Воин с окровавленным мечом подскочил к колдуну и сдернул с его головы мешок. В тот же миг Магда кинулась на одного из своих конвоиров — стремительно, отчаянно, а главное, совершенно свободно: руки у нее оказались развязаны.

Кьяртан сорвал с плеча охотничий лук, подарок Акселя — маленький, легкий, с березовой спинкой и тетивой из бычьих жил. Кьяртан навострился бить из него дичь. Пока вынимал и накладывал стрелу, Магда успела отобрать у конвоира меч и пронзить ему шею. Стрела воткнулась между лопатками Магды, когда она с поднятым мечом бросилась к конвоирам жреца. Магда ухнула носом в снег, к ногам опешивших воинов. Один из них наклонился и ударил ее мечом по шее, отсекая голову. В имперских войсках так поступали с врагами-нобилями — ведь только отделив голову нобиля от тела, можно быть уверенным, что он больше не встанет.

Кто теперь? Колдун? Или воин-предатель? Кьяртан вытаскивал новую стрелу, когда почувствовал дурноту.

Голова его, крепкая, как орех, никогда не кружилась и не болела. А сейчас лес перед глазами расплылся, закачался, и к горлу подступила тошнота. Он увидел, как жрец падает на колени, как его конвоиры бросаются к колдуну, и путь им заступает предатель из отребья, развязавший Магду.

Какой же он дурак: надо было сразу стрелять в колдуна!

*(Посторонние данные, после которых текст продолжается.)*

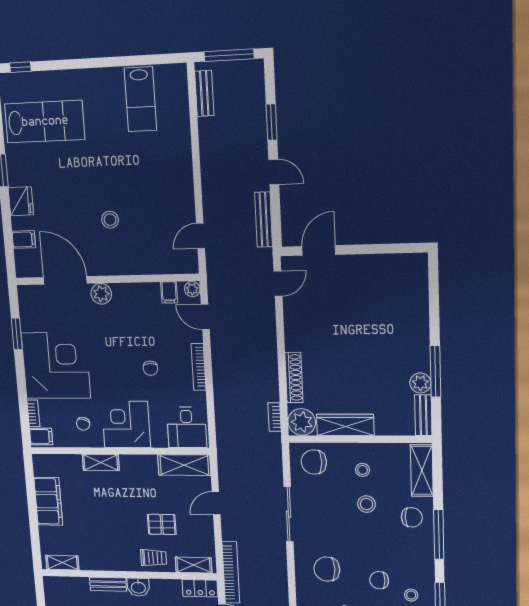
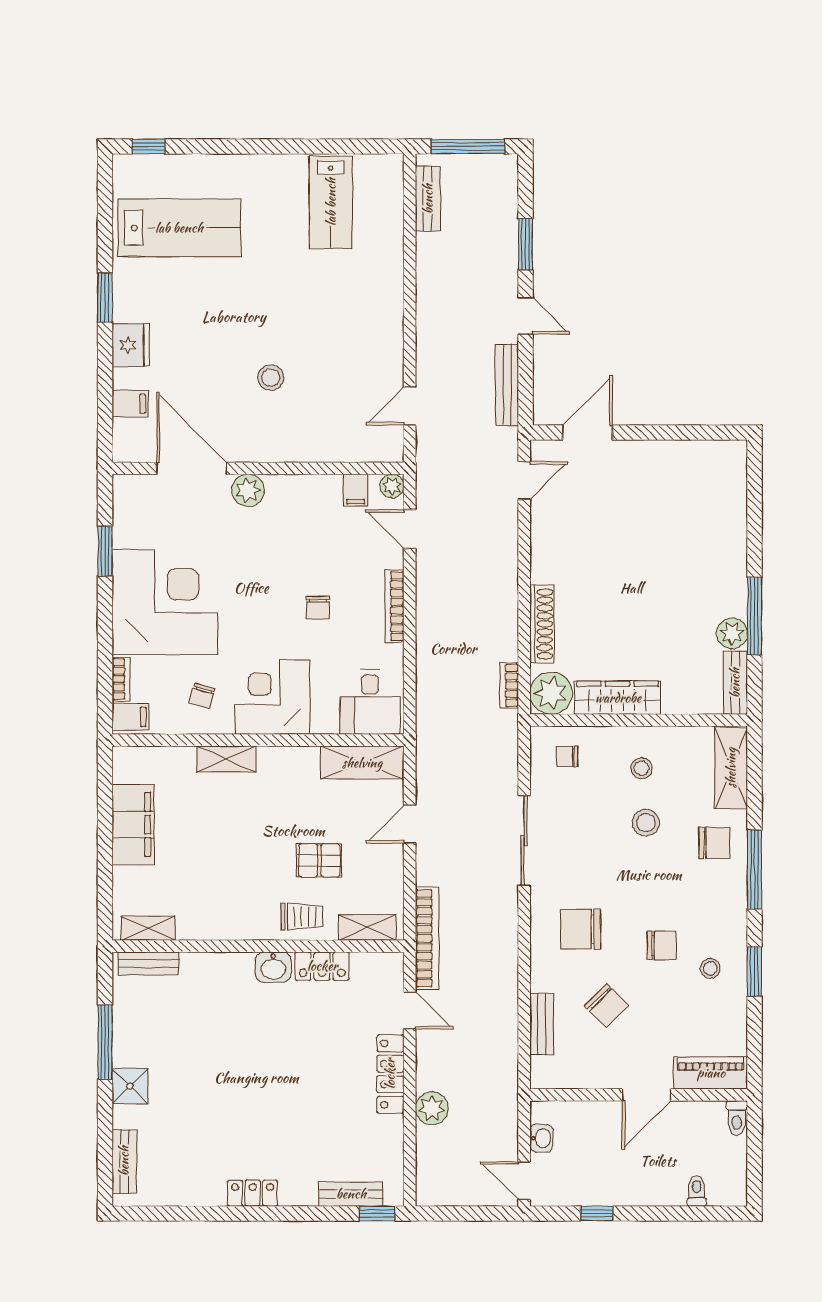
chair: (314, 462) -> (567, 756), width x0.54, depth x0.54
chair: (379, 580) -> (662, 945), turned 180
bench: (108, 584) -> (149, 963), moved
locker: (200, 588) -> (322, 966), moved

Кьяртан пристроил стрелу, натянул тетиву — и его скрутило в рвотном позыве. Тетива больно ударила по руке, стрела упала под ноги. Кьяртана рвало неудержимо, скручивало раз за разом, так хозяйка скручивает стиранное белье, выжимая из него воду. Голова раскалывалась от подлой боли. Он потянулся поднять стрелу, шатнулся и упал коленями в измаранный снег. Вскочил, настиг предателя и сшиб с ног. Повернулся к колдуну, но путь ему заступил ( новый воин с обнаженным мечом. Откуда появился? Как из-под земли выскочил. Может, его породил лес? Кьяртан схватился с ним, одолел и кинулся на следующего. Руки ныли от напряжения, тело ломило, голову сдавило как кузнечными щипцами. Но он продолжал рубиться. Враги не заканчивались, и Кьяртан превозмогал их одного за другим, лежа на снегу лицом в небо. Если бы кто-нибудь подошел посмотреть, он увидел бы, что зрачки лежащего мечутся из стороны в сторону под полуприкрытыми веками.